==== Passage shown

Sunday, February 4, 2018

Clap Your Hands Say Yeah


OK, I cheated. I could not show you my First Card of 2018. I like these cards. But I just can't lead off a way-too-rare post on this blog with a downer card like this one:
What a bummer. Seems like the right omen for the upcoming baseball season I am expecting, for my team. Though I always feel bad for various baseball card people I know who root for the Orioles, and will never forget working in Maryland one spring right on Opening Day - impressive fans in that state - my thought on the Orioles this year is that it will be a matchup with the Tigers that I will pay extra attention to, because it might be a rare series they could actually win. Sorry, Baltimore.

So, the 2018 Topps Baseball Cards. I like them. I read a key review last night and I agree, the best of the Full Bleed Era so far. Still not as perfect as could be, but we do have some color. Sometimes, an excellent amount of color - 
I have really come to prefer baseball cards showing a teams "alternate" uniforms. I wish we could get a whole set of cards with just the 'alt' unis, home or away, since Topps is so parsimonious with handing out color lately. That Semien card there came along early in the pack and was the perfect flash-back anti-dote to last year's cards - where Semien was my First Card, and his alt-Yellow uniform really helped that one, too. It was a weird pack - 2 Oakland Shortstops in the same pack (Chad Pinder). I can never keep track of the Oakland A's roster, even when listening to their broadcasts  a couple times a month. Baseball cards certainly help, but only some.

========
==== Records shown

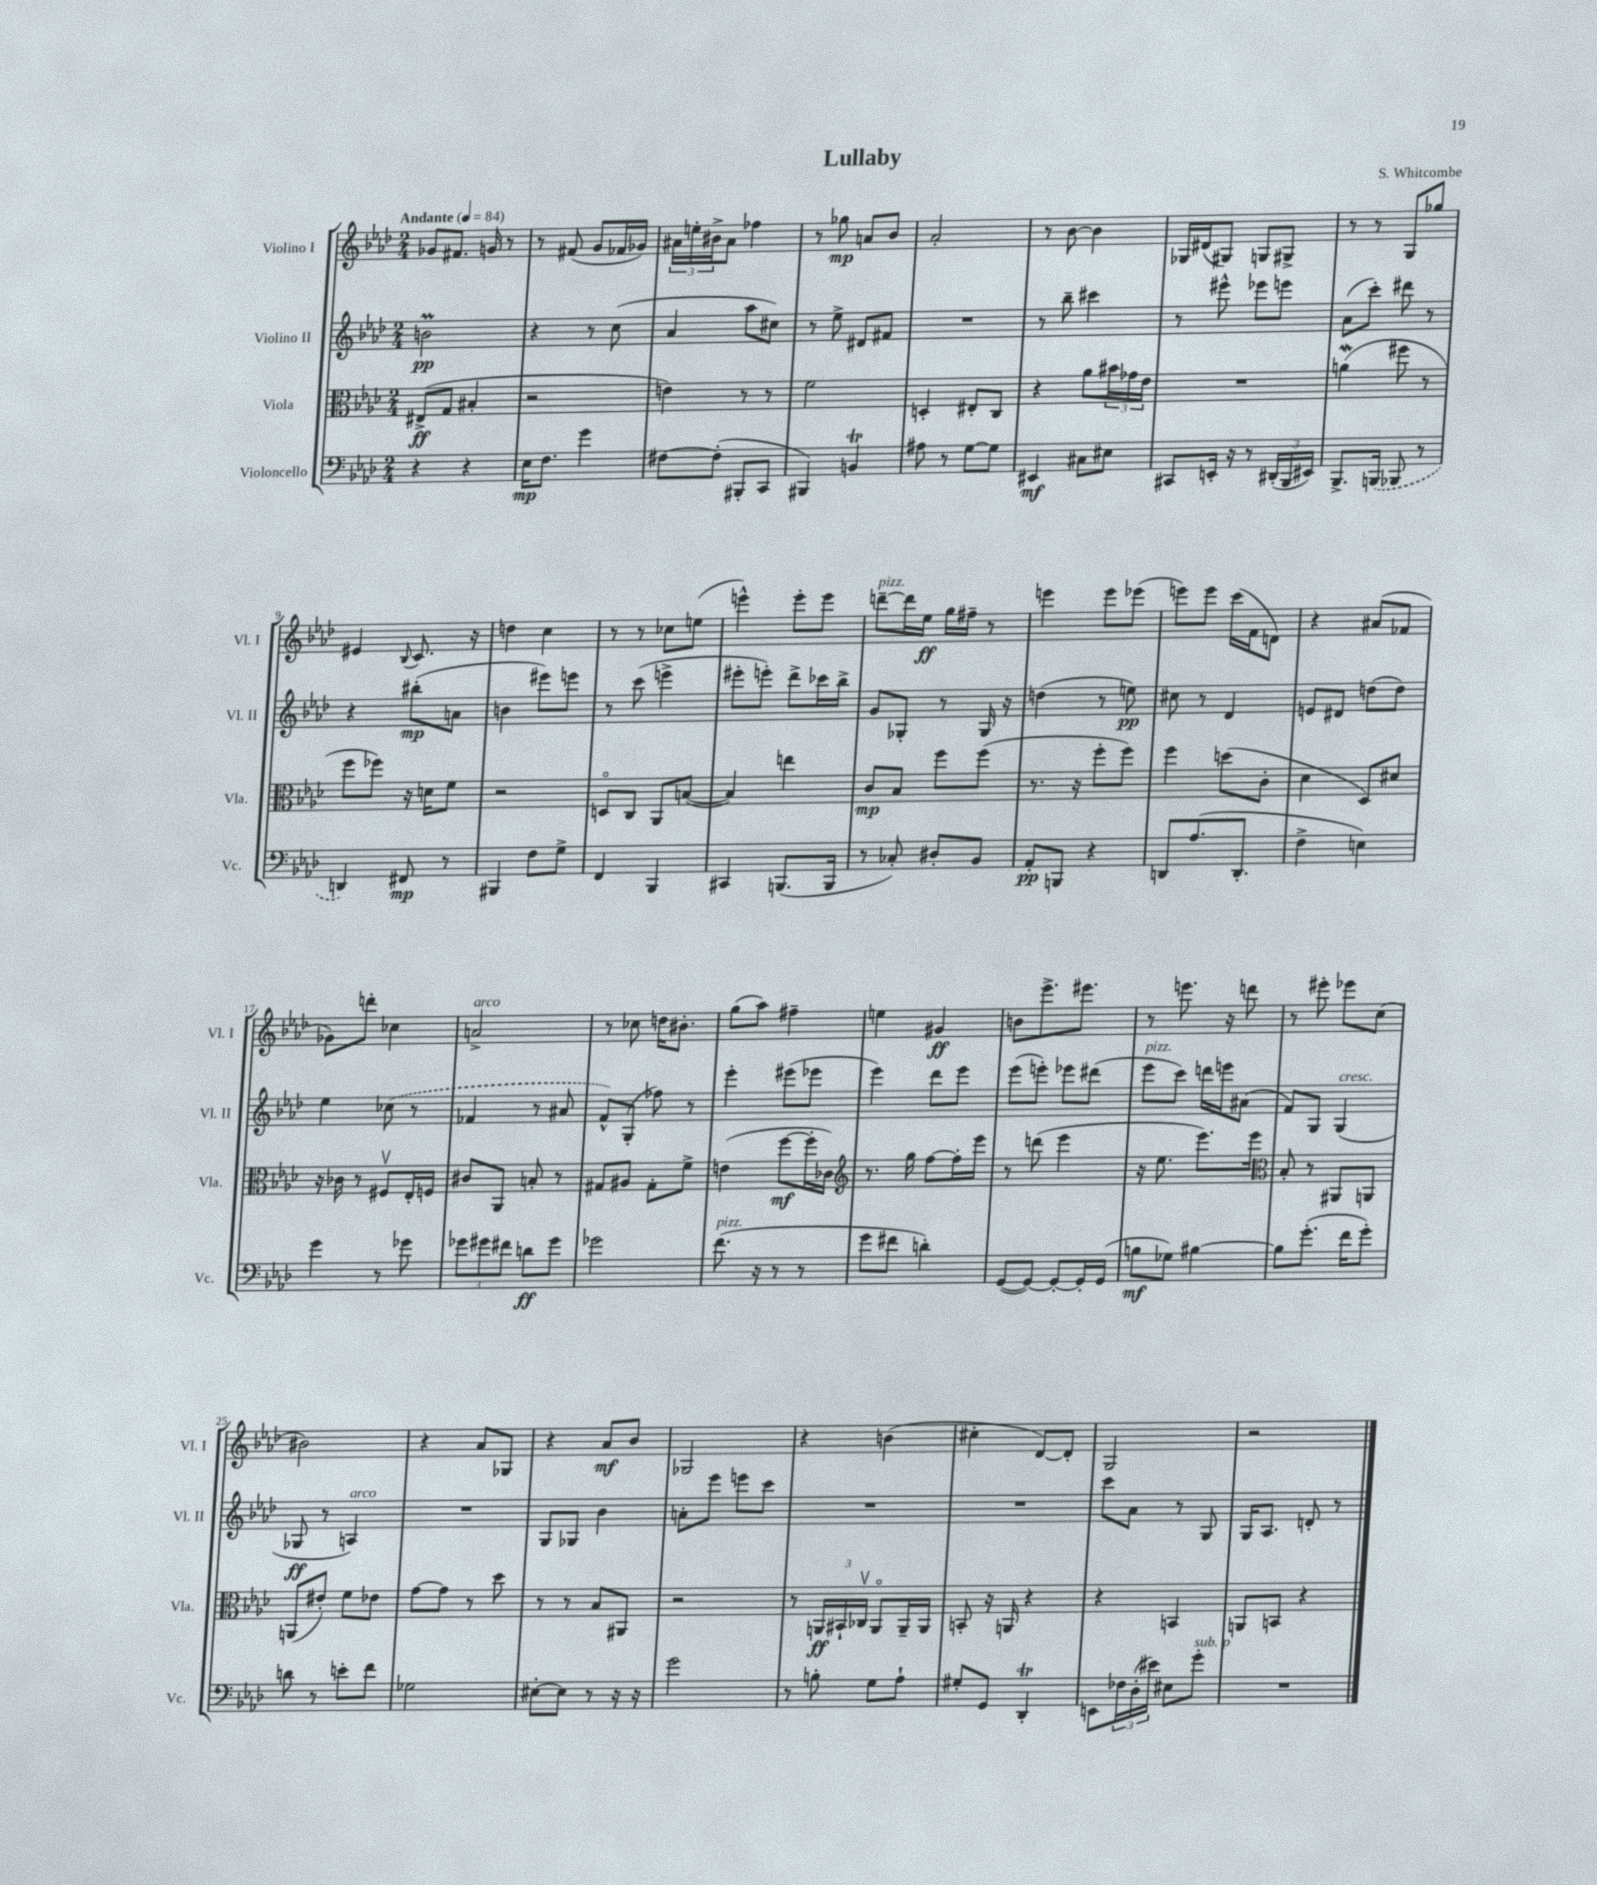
\header { title = "Lullaby" composer = "S. Whitcombe" }
<<
\new StaffGroup <<
\new Staff = "s0" \with { instrumentName = "Violino I" shortInstrumentName = "Vl. I" } {
    \clef treble \key aes \major \numericTimeSignature \time 2/4 \tempo "Andante" 4 = 84
    ges'8 fis'8. g'16 r8 |
    r8 fis'8( g'8 fes'16 ges'16) |
    \tuplet 3/2 { ais'16 e''16-. bis'16-> } ais'8 fes''4 |
    r8 ges''8\mp a'8 bes'8 |
    aes'2-. |
    r8 bes'8~ bes'4 |
    ges16 dis'16( gis8) g8 gis8-> |
    r8 r8 g8 ges''8 |
    eis'4 \appoggiatura { bes8 } c'8. r16 |
    d''4 c''4 |
    r8 r8 ces''8 e''8( |
    e'''4-^) e'''8-. e'''8 |
    d'''8~--^\markup { \italic "pizz." } d'''16 ees''16\ff g''16 fis''16-- r8 |
    e'''4 e'''8 ees'''8( |
    e'''8) e'''8 c'''16( f'16 d'8) |
    r4 ais'8( fes'8 |
    ges'8) d'''8-. ces''4 |
    a'2->^\markup { \italic "arco" } |
    r8 ces''8 d''16 bis'8.-. |
    g''8( aes''8) fis''4-- |
    e''4 gis'4\ff |
    b'8 ees'''8.-> eis'''8. |
    r8 e'''8. r16 d'''8 |
    r8 eis'''8-. ees'''8 c''8( |
    bis'2) |
    r4 aes'8 ges8 |
    r4 aes'8\mf bes'8 |
    ges2 |
    r4 b'4( |
    cis''4-. des'8~) des'8-. |
    g2 |
    r2 \bar "|." |
}
\new Staff = "s1" \with { instrumentName = "Violino II" shortInstrumentName = "Vl. II" } {
    \clef treble \key aes \major \numericTimeSignature \time 2/4
    b'2\prall\pp |
    r4 r8 c''8( |
    aes'4 aes''8 cis''8) |
    r8 ees''8-> dis'8 fis'8 |
    R2 |
    r8 bes''8-- cis'''4 |
    r8 eis'''8-^ ees'''8 e'''8 |
    aes'8( c'''8-.) dis'''8 r8 |
    r4 bis''8-.\mp( a'8 |
    b'4 eis'''8) e'''8 |
    r8 c'''8( e'''4-> |
    eis'''8-. e'''8-.) des'''8-> ces'''16 bes''16-> |
    g'8 ges8-. r8 ges16 r16 |
    d''4( r8 e''8\pp) |
    cis''8 r8 des'4 |
    e'8 dis'8 d''8( d''8) |
    ees''4 \once \slurDashed ces''8( r8 |
    fes'4 r8 ais'8 |
    f'8-^) g8-.( fes''8) r8 |
    ees'''4-. eis'''8( ees'''8 |
    ees'''4) des'''8 ees'''8 |
    ees'''8( e'''8-.) ees'''8 dis'''8( |
    ees'''8^\markup { \italic "pizz." } c'''8) d'''16 e'''16 ais'8( |
    f'8) g8 g4^\markup { \italic "cresc." }( |
    ges8\ff r8 a4^\markup { \italic "arco" }) |
    R2 |
    g8 ges8 bes'4 |
    a'8-. ees'''8 e'''8 c'''8 |
    R2 |
    R2 |
    c'''8 aes'8 r8 g8 |
    g16 aes8. d'8-. r8 \bar "|." |
}
\new Staff = "s2" \with { instrumentName = "Viola" shortInstrumentName = "Vla." } {
    \clef alto \key aes \major \numericTimeSignature \time 2/4
    eis8->\ff( g8 bis4-. |
    r2 |
    e'4) r8 r8 |
    f'2 |
    d4-. eis8-. c8 |
    r4 aes'8 \tuplet 3/2 { bis'16 ges'16 ees'16 } |
    R2 |
    a'4\mordent( fis''8 r8 |
    f''8 fes''8) r16 d'16 f'8 |
    r2 |
    d8\flageolet c8 aes,8 b8~( |
    b4) e''4 |
    c'8\mp bes8 f''8 f''8( |
    r8. r16 f''8-. f''8) |
    f''4 d''8( c'8-. |
    des'4 des8) dis'8 |
    r16 ces'16 r8 fis8\upbow ees16-. f16 |
    cis'8 aes,8 b8-. r8 |
    gis8 ais8 gis8-. f'8-> |
    e'4( f''8~\mf f''16-. ces'16) |
    \clef treble r8. g''16 f''8~ f''16-. ees'''16 |
    r8 d'''8( ees'''4 |
    r16 ees''8. ees'''8.) ees'''16 |
    \clef alto bes8-. r8 ais,8 a,8 |
    a,8( eis'8-.) f'8 ees'8 |
    g'8~ g'8 r8 des''8 |
    r8 r8 bes8 ais,8 |
    r2 |
    r8 \tuplet 3/2 { a,16\ff bis,16-! ces16\upbow } a,8\flageolet a,16-- a,16 |
    b,8-. r16 a,16 r4 |
    r4 b,4 |
    a,8 b,8 r4 \bar "|." |
}
\new Staff = "s3" \with { instrumentName = "Violoncello" shortInstrumentName = "Vc." } {
    \clef bass \key aes \major \numericTimeSignature \time 2/4
    r4 r4 |
    ees16\mp f8. g'4 |
    fis8~ fis8-.( bis,,8-. c,8 |
    bis,,4) b,4\trill |
    ais8 r8 g8~ g8 |
    eis,4\mf cis8 eis8 |
    cis,8 e,16-. r16 r8 \tuplet 3/2 { dis,16-.( bes,,16 eis,16) } |
    bes,,8.-> \once \slurDashed b,,16( bes,,8 r8 |
    d,4) fis,8\mp r8 |
    bis,,4 f8 g8-> |
    f,4 bes,,4 |
    cis,4 b,,8.( b,,16 |
    r8 ces8-.) dis8-. bes,8 |
    aes,8-.\pp b,,8 r4 |
    d,8 aes8.( d,8.-. |
    f4-> e4) |
    g'4 r8 ges'8 |
    \tuplet 3/2 { ges'8 gis'8 fis'8 } d'8\ff gis'8 |
    ges'2 |
    f'8.^\markup { \italic "pizz." }( r16 r8 r8 |
    g'8 fis'8 d'4-.) |
    g,8~( g,8~) g,8~-. g,16-. g,16( |
    b8\mf ges8) bis4~ |
    bis8 g'8.-.( f'16 g'8-.) |
    d'8 r8 e'8-. f'8 |
    ges2 |
    eis8~-. eis8 r8 r16 r16 |
    g'2 |
    r8 b8-. g8 aes8-! |
    gis8-. g,8 des,4-.\trill |
    e,8 \tuplet 3/2 { fes16 des16-.( eis'16) } eis8 g'8-.^\markup { \italic "sub. p" } |
    R2 \bar "|." |
}
>>
>>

========

Job ▸
Copy the blog post on the 2018 Topps baseball cards, reproducing all of it word for word.

Answer to the task ▸
Sunday, February 4, 2018

Clap Your Hands Say Yeah


OK, I cheated. I could not show you my First Card of 2018. I like these cards. But I just can't lead off a way-too-rare post on this blog with a downer card like this one:
What a bummer. Seems like the right omen for the upcoming baseball season I am expecting, for my team. Though I always feel bad for various baseball card people I know who root for the Orioles, and will never forget working in Maryland one spring right on Opening Day - impressive fans in that state - my thought on the Orioles this year is that it will be a matchup with the Tigers that I will pay extra attention to, because it might be a rare series they could actually win. Sorry, Baltimore.

So, the 2018 Topps Baseball Cards. I like them. I read a key review last night and I agree, the best of the Full Bleed Era so far. Still not as perfect as could be, but we do have some color. Sometimes, an excellent amount of color - 
I have really come to prefer baseball cards showing a teams "alternate" uniforms. I wish we could get a whole set of cards with just the 'alt' unis, home or away, since Topps is so parsimonious with handing out color lately. That Semien card there came along early in the pack and was the perfect flash-back anti-dote to last year's cards - where Semien was my First Card, and his alt-Yellow uniform really helped that one, too. It was a weird pack - 2 Oakland Shortstops in the same pack (Chad Pinder). I can never keep track of the Oakland A's roster, even when listening to their broadcasts  a couple times a month. Baseball cards certainly help, but only some.